From the first line of the records through the line containing "List the labels", arrange each non-blank line as one string in a JSON list.
# # # # #
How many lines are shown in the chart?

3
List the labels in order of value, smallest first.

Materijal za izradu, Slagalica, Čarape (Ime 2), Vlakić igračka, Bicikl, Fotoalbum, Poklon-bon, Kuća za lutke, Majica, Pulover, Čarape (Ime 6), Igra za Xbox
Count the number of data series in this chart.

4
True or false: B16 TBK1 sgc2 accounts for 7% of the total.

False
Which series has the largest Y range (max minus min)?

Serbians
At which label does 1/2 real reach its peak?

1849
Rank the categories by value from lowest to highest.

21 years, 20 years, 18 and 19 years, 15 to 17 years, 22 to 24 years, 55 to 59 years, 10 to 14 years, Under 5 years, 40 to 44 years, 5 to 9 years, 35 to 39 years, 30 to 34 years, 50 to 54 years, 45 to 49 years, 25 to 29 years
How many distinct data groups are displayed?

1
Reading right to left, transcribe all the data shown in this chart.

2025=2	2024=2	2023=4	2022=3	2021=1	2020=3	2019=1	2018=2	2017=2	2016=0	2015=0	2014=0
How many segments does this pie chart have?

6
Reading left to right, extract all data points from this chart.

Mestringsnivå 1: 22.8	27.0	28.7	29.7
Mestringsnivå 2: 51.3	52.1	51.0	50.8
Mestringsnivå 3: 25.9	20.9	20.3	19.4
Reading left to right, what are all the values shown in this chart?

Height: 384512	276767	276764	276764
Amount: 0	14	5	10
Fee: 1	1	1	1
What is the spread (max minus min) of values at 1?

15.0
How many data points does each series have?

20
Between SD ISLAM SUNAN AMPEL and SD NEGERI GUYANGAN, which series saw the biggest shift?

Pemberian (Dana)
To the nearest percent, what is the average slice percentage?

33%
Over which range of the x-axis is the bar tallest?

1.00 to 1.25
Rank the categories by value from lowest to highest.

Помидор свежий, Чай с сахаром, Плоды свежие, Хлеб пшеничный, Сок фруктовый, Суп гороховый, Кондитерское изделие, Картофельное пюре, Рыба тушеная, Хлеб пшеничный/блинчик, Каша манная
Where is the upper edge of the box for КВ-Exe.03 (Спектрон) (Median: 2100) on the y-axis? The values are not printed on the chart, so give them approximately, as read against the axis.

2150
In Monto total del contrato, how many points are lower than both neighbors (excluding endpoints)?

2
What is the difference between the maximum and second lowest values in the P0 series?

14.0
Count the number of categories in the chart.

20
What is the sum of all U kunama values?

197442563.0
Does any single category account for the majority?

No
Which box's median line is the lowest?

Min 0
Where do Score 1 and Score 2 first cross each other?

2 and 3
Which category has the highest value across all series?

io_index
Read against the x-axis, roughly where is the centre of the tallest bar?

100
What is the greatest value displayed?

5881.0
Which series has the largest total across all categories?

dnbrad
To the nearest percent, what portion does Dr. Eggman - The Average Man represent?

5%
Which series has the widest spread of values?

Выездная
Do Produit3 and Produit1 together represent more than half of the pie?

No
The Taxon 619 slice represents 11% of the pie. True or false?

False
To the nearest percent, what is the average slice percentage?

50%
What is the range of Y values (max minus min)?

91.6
# # # # #
Answer to this exercise →
[
  "How many lines are shown in the chart?",
  "3",
  "List the labels in order of value, smallest first."
]